The emotionally wrought crowd from the funeral spills over into the narrow streets and, just as Vinicio drives down one street, a brother of one of the murdered boys comes streaking across his path, falls in front of the car, and is killed. This further inflames the passions of the crowd. They pull Vinicio from the car, beat him, and proceed to light him on fire. Following the events from close range, Bonilla first orders his cameraman to continue taping but then, just before the crowd tries for a second time to turn Vinicio into a flaming holocaust, the reporter intervenes to stop the violence.
The opening scenes are expertly staged and filmed. While film cannot communicate what one character calls "the smell of death," it effectively immerses our senses in the rich local settings so that we feel the squalor of the city and the desperate desires of its inhabitants. In a subtle touch, flies buzz in the presence of certain characters.

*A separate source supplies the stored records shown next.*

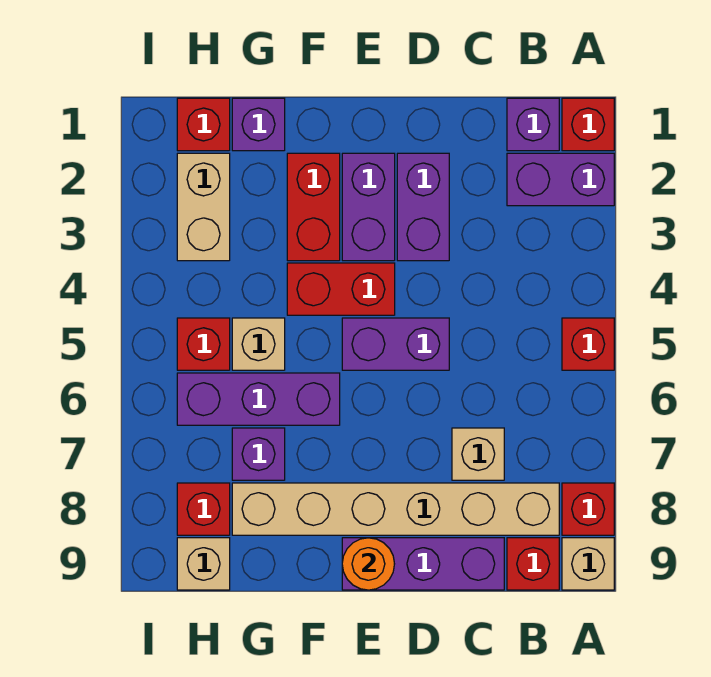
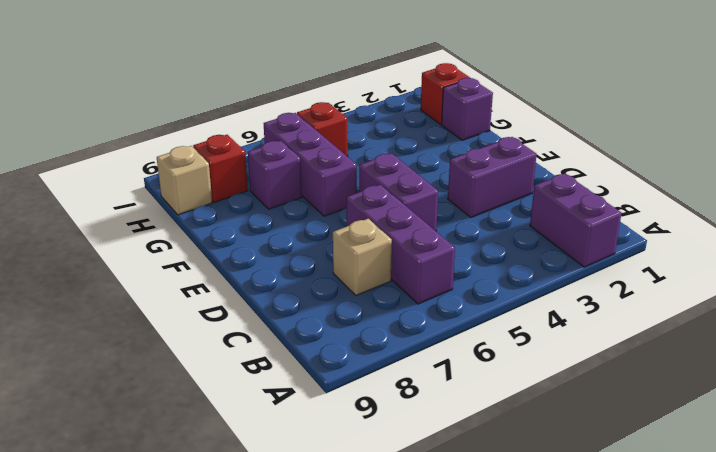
purple 1x3 brick [347,185,455,304] -> purple 1x3 brick moved to [342,538,504,590]
none -> red 1x1 brick [562,98,614,151]
none -> red 1x1 brick [562,318,614,370]
none -> red 1x1 brick [562,483,614,535]

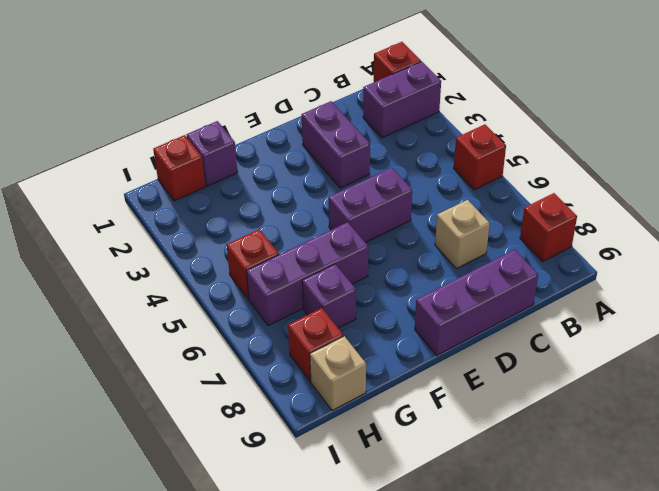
none -> tan 1x1 brick [562,538,614,590]
none -> purple 1x1 brick [507,98,559,151]
none -> tan 1x6 brick [232,483,559,535]

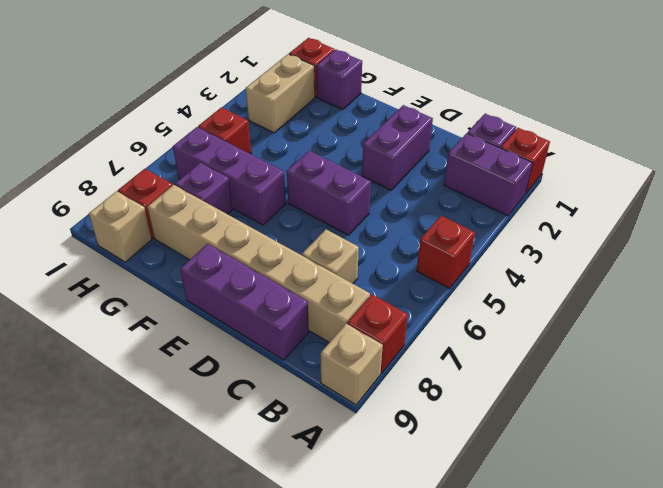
none -> red 1x1 brick [507,538,559,590]
none -> purple 1x2 brick [342,153,395,261]
none -> red 1x2 brick [287,263,395,315]

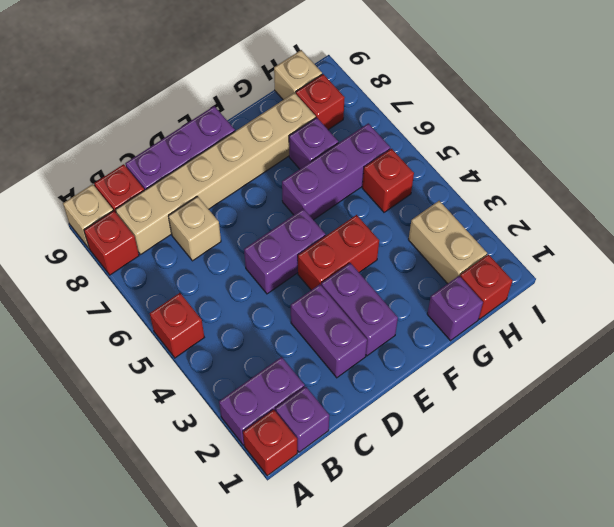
none -> red 1x2 brick [287,153,340,261]
none -> tan 1x1 brick [232,318,285,370]
none -> orange 1x1 round brick [342,538,394,590]

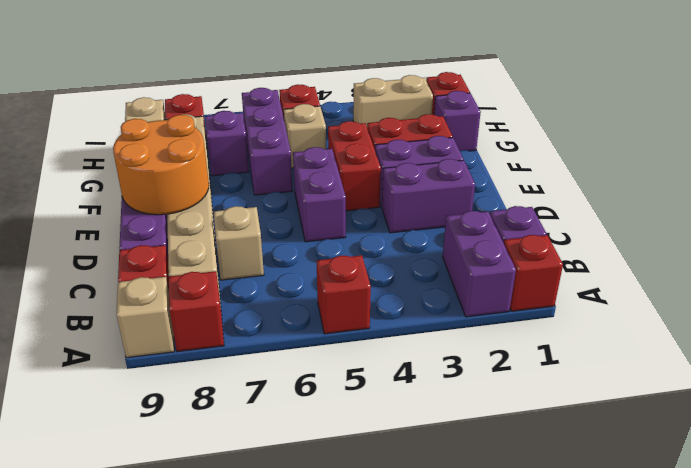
orange 2x2 round brick [113,115,209,215] -> orange 1x1 round brick [342,538,394,590]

Because of the car accident and the subsequent beating, both the father of the two recently deceased boys and Vinicio, himself a husband and father, are arrested and end up in the same jail. In different ways, victims and perpetrators, the two men share many of the same frustrations and aspirations. But, by the film's final frames, their actions will reveal how vastly different they are from one another.

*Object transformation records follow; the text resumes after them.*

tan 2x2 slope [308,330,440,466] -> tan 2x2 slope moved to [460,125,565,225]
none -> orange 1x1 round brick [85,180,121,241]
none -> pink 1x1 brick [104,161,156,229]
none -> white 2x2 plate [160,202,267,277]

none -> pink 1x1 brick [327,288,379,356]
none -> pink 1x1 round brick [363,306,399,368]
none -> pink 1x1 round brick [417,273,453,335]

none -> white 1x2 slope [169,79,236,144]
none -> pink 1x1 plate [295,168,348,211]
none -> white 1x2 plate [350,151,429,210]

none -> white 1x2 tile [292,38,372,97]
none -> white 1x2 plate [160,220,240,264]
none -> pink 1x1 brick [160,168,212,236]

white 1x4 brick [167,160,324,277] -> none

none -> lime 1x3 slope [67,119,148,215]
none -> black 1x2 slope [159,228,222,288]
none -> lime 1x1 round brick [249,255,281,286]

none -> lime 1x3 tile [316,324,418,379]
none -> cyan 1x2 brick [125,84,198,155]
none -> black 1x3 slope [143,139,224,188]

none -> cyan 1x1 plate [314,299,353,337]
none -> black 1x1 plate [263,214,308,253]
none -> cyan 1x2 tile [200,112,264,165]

The film's pattern of depicting parallel and intersecting lives is most compelling in the encounter between Vinicio and Bonilla, whose lives at the outset are polar opposites. The film does indeed begin with tired, if often truthful, clichés about the media. One Hour with Truth is a sensationalistic tabloid, whose detached, callous, and arrogant media team exploits victims whose loss and sorrow are but fodder in the competition for ratings. After the initial scene of the funeral, the boy being run over by the car, and the driver being beaten and lit on fire, the show's camera man boasts, "I got it all — the ass kicking, the barbecue!"

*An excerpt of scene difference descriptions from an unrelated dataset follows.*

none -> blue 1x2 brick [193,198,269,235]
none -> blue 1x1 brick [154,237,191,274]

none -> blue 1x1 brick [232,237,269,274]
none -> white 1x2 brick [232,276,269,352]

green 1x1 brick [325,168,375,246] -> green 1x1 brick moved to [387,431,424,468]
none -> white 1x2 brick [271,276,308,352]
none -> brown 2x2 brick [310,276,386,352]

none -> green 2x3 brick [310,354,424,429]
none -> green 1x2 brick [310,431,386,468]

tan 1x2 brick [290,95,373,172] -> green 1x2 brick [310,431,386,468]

But, for all his ambition and vanity, Bonilla is much more than a caricature, as is suggested by his belated intervention on behalf of Vinicio. When the jailed Vinicio appeals to Bonilla for help and promises as payment that he can deliver details about the murders, Bonilla keeps the police and his producer in the dark as he begins his own independent investigation. Clearly motivated by the prospects of international fame, Bonilla also genuinely believes that is in a better position than the police to solve the case, to extract either a confession or a name from Vinicio. As Bonilla's plans unravel, the gap widens between his public image, which increasingly takes on media superhero status, and his private persona, which even his ethically challenged coworkers find reprehensible.
The issues here go much deeper than silly debates about journalistic ethics. They touch upon the question of whether "guilt is a harmful feeling" and suggest, especially in the film's chilling dual ending, that what is most harmful is the loss of the capacity for guilt, the dulling of which paves the way for humanity's greatest horrors.